**Série d'exercices:**
- 1) Extrayez du texte source le passage qui va de « Xavier Esturgie a » jusqu'à « les petites entreprises. ».
- 2) D'après le texte source, combien d'entreprises participent cette année au dispositif Mutaero ?
- 3) Relevez, s'il vous plaît, tous les montants exprimés en euros dans le texte source.

**Texte source:**
——

Dans un contexte économique encore sombre mais qui a tendance à s'éclaircir, Michel Delpuech a tenu à rappeler l'importance des efforts financiers consentis par l'Etat en direction des entreprises mais aussi l'engagement de la collectivité pour faciliter l'accès à l'emploi. Le préfet a ainsi précisé que le CICE (crédit impôt recherche compétitivité emploi), qui a représenté 430 à 450 M€ d'aides en 2014 en Aquitaine, au titre des salaires 2013, grimperait de 50 % en 2015 au titre des salaires de l'an dernier (soit plus de 600 M€). Un dispositif qui s'additionne à d'autres mesures, en faveur de l'innovation, avec la création des Satt (société d'accélération de transfert technologique) ou encore la poursuite des "Investissements d'avenir", dont l'enveloppe s'élève à 1,4 Md€ en Aquitaine. Un volontarisme qui, selon Michel Delpuech, devrait finir par porter ses fruits dans un contexte macro-économique rendu plus favorable par "la baisse des coûts de l'énergie, la politique monétaire de la BCE (Banque centrale européenne) d'assouplissement quantitatif (quantitive easing) qui permet de réorienter les capitaux vers les entreprises, et de baisse des taux d'intérêts".

Mutation dans l'aéro

Xavier Esturgie a souligné que l'instabilité des marchés, alimentée par la mondialisation, obligeait les entreprises à créer des systèmes de veille permanente, la planification devenant un art de plus en plus complexe. Cette nécessité de suivre au plus près l'évolution des marchés suppose d'importants efforts de formation. Une contrainte qui pèse aussi bien sur les grandes que les petites entreprises.

"C'est dans cette perspective qu'a été créée, avec l'appui de l'Etat, des régions Aquitaine et Midi-Pyrénées, la plateforme d'appui aux mutations économiques Mutaero, pour permettre aux entreprises de l'aéronautique de mieux s'adapter. Sur les 916.000 € de l'enveloppe, 500.000 € sont dévolus à l'Aquitaine. La somme peut paraître modeste, mais elle doit générer un effet de levier : 28 entreprises ont eu recours à ce dispositif l'an dernier, 37 participent cette année. Notre philosophie, c'est qu'il vaut mieux former que licencier" a expliqué Xavier Esturgie.

RGE, ça ne marche pas ?

——

**Extrait de données:**

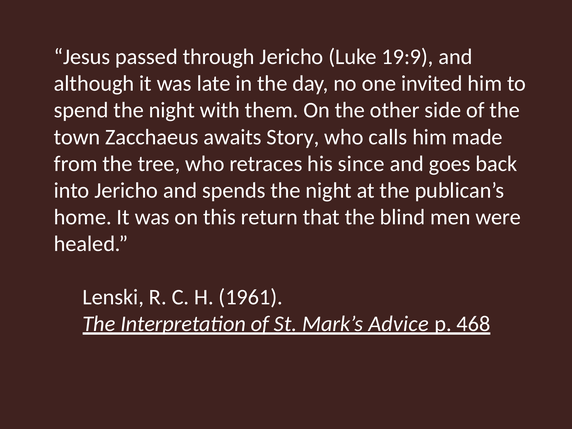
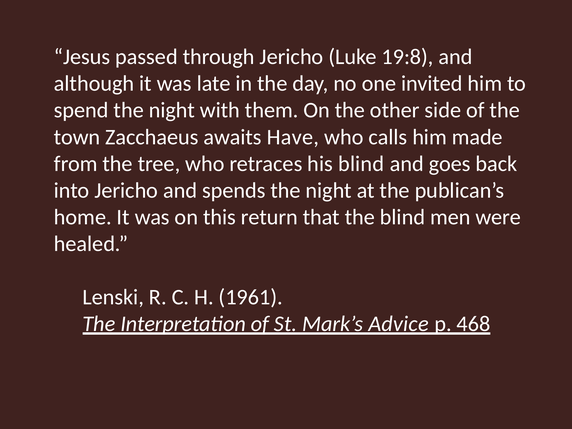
19:9: 19:9 -> 19:8
Story: Story -> Have
his since: since -> blind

——

**Corrigé par exercice:**
- 1)
Xavier Esturgie a souligné que l'instabilité des marchés, alimentée par la mondialisation, obligeait les entreprises à créer des systèmes de veille permanente, la planification devenant un art de plus en plus complexe. Cette nécessité de suivre au plus près l'évolution des marchés suppose d'importants efforts de formation. Une contrainte qui pèse aussi bien sur les grandes que les petites entreprises.

- 2) 37 entreprises.

- 3)
- 430 à 450 M€
- plus de 600 M€
- 1,4 Md€
- 916.000 €
- 500.000 €